━━ Task inputs
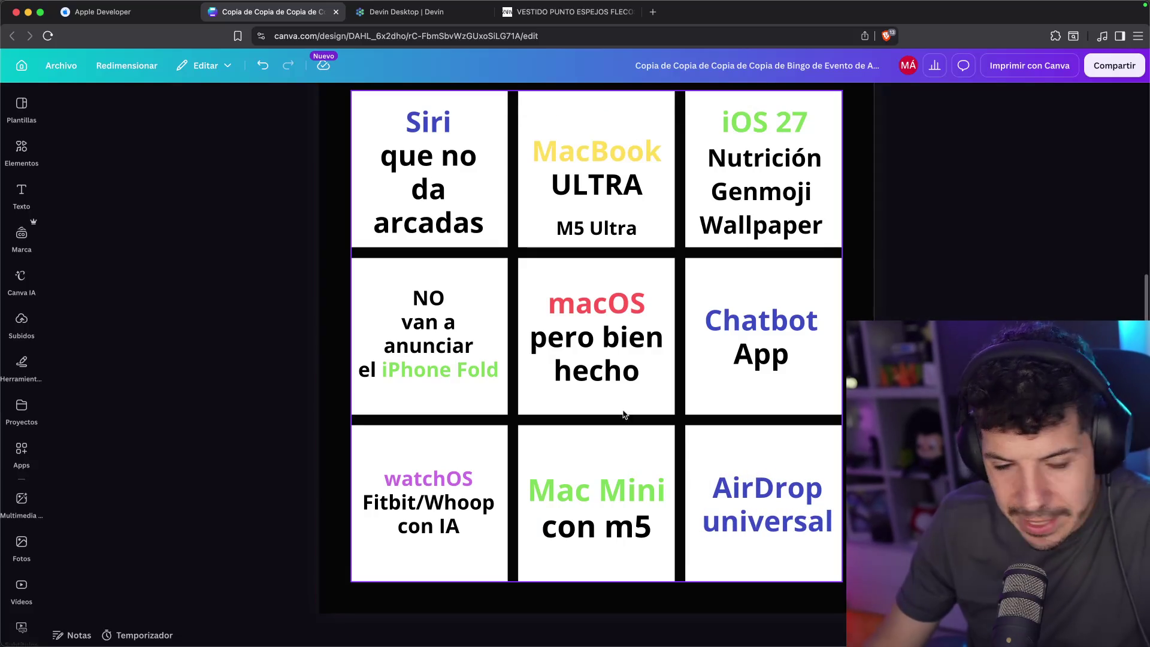
Colour the word 'universal' black and deselect the text
click(767, 503)
double_click(767, 521)
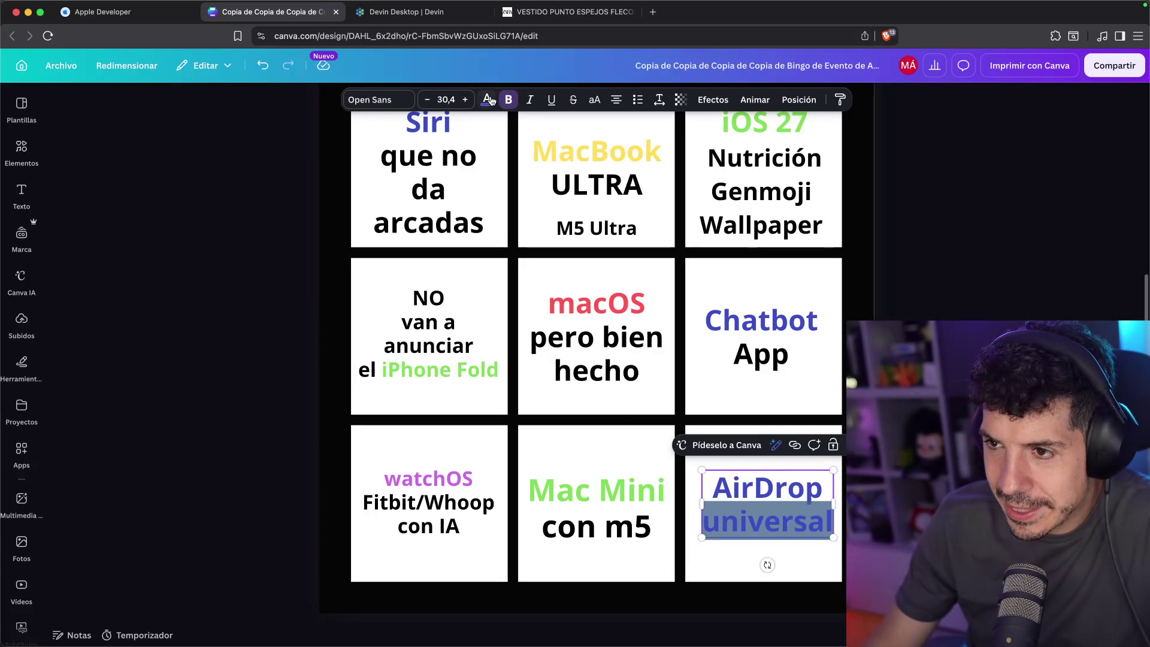
click(491, 99)
click(229, 192)
click(307, 227)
━━━━
All lines from the one containing "double_click(767, 521)" through the final line of the entries above are to be copied exactly; the pictures are not.

Task response:
double_click(767, 521)
click(491, 99)
click(229, 192)
click(307, 227)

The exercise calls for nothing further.